*** Records supplied ***
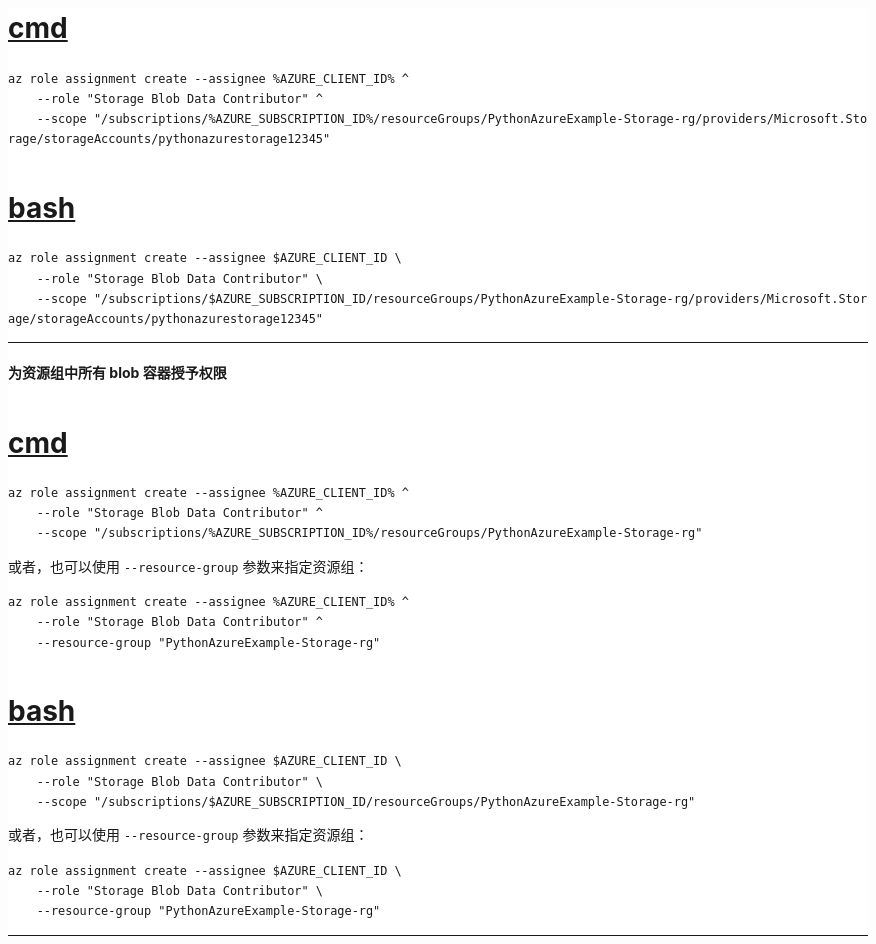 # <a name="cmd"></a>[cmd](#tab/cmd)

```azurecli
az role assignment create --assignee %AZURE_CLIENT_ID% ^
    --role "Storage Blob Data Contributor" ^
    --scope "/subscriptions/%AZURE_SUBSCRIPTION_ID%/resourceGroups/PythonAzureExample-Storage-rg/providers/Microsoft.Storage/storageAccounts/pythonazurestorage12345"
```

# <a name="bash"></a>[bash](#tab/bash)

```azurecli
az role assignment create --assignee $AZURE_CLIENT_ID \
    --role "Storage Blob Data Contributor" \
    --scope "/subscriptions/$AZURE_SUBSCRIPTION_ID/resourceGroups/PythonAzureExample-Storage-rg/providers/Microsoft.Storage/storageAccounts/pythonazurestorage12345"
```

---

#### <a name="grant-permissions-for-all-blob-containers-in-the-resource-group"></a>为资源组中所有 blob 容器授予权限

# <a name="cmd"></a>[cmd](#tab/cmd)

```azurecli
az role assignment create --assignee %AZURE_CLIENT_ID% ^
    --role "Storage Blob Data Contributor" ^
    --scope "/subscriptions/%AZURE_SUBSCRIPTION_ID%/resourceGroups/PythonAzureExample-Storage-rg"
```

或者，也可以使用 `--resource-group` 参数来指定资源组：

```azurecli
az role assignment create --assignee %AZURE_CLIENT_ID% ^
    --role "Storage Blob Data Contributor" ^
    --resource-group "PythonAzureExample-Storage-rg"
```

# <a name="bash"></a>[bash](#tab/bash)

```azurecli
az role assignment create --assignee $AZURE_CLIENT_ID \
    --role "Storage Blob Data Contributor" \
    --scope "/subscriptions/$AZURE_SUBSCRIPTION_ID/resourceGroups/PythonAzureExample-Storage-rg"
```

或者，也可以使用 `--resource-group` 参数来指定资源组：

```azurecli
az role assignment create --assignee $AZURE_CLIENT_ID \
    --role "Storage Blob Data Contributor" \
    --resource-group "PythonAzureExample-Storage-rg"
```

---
*** End of Records supplied ***
*** Records supplied ***
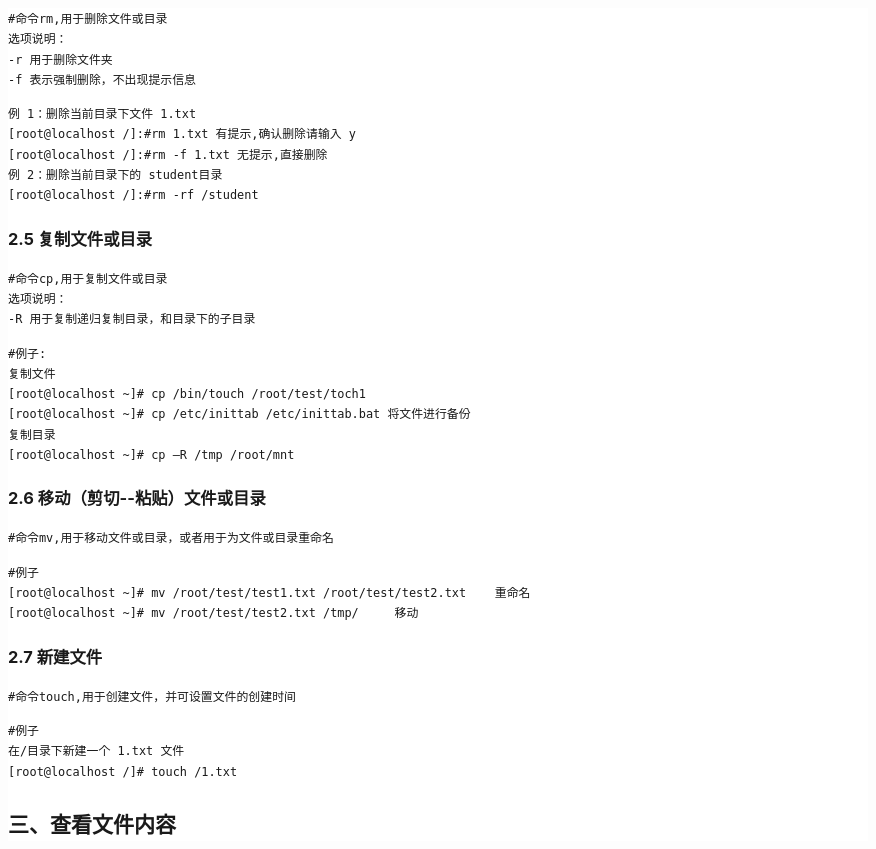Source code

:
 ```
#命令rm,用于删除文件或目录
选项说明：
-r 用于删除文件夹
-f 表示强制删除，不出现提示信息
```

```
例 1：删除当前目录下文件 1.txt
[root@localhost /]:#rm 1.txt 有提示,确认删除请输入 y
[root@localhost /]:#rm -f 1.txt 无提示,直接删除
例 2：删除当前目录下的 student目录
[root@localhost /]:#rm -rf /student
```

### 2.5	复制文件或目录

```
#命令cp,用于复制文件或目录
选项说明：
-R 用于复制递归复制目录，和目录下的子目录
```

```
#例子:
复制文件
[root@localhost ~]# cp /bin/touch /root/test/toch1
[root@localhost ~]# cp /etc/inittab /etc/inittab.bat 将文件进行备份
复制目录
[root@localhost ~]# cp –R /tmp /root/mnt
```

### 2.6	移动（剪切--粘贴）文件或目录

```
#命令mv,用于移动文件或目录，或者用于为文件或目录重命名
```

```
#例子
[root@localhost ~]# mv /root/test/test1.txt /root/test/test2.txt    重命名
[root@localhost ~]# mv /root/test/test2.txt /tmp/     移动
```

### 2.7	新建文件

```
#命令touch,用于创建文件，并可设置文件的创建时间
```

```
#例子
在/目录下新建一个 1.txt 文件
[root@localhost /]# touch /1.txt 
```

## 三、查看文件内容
*** End of Records supplied ***
*** Records supplied ***
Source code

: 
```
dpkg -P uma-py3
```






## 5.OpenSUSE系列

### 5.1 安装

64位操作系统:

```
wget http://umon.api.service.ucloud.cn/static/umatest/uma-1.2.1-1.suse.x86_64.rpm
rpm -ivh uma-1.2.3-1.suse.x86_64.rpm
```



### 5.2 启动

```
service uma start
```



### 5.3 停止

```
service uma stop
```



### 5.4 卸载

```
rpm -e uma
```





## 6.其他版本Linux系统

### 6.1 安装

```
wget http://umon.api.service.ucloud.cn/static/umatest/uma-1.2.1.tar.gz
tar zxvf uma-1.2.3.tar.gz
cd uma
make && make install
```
*** End of Records supplied ***
Look through the data above. Find each line with the string "storageAccounts" and copy it.

• [Solution for this problem]:
    --scope "/subscriptions/%AZURE_SUBSCRIPTION_ID%/resourceGroups/PythonAzureExample-Storage-rg/providers/Microsoft.Storage/storageAccounts/pythonazurestorage12345"
    --scope "/subscriptions/$AZURE_SUBSCRIPTION_ID/resourceGroups/PythonAzureExample-Storage-rg/providers/Microsoft.Storage/storageAccounts/pythonazurestorage12345"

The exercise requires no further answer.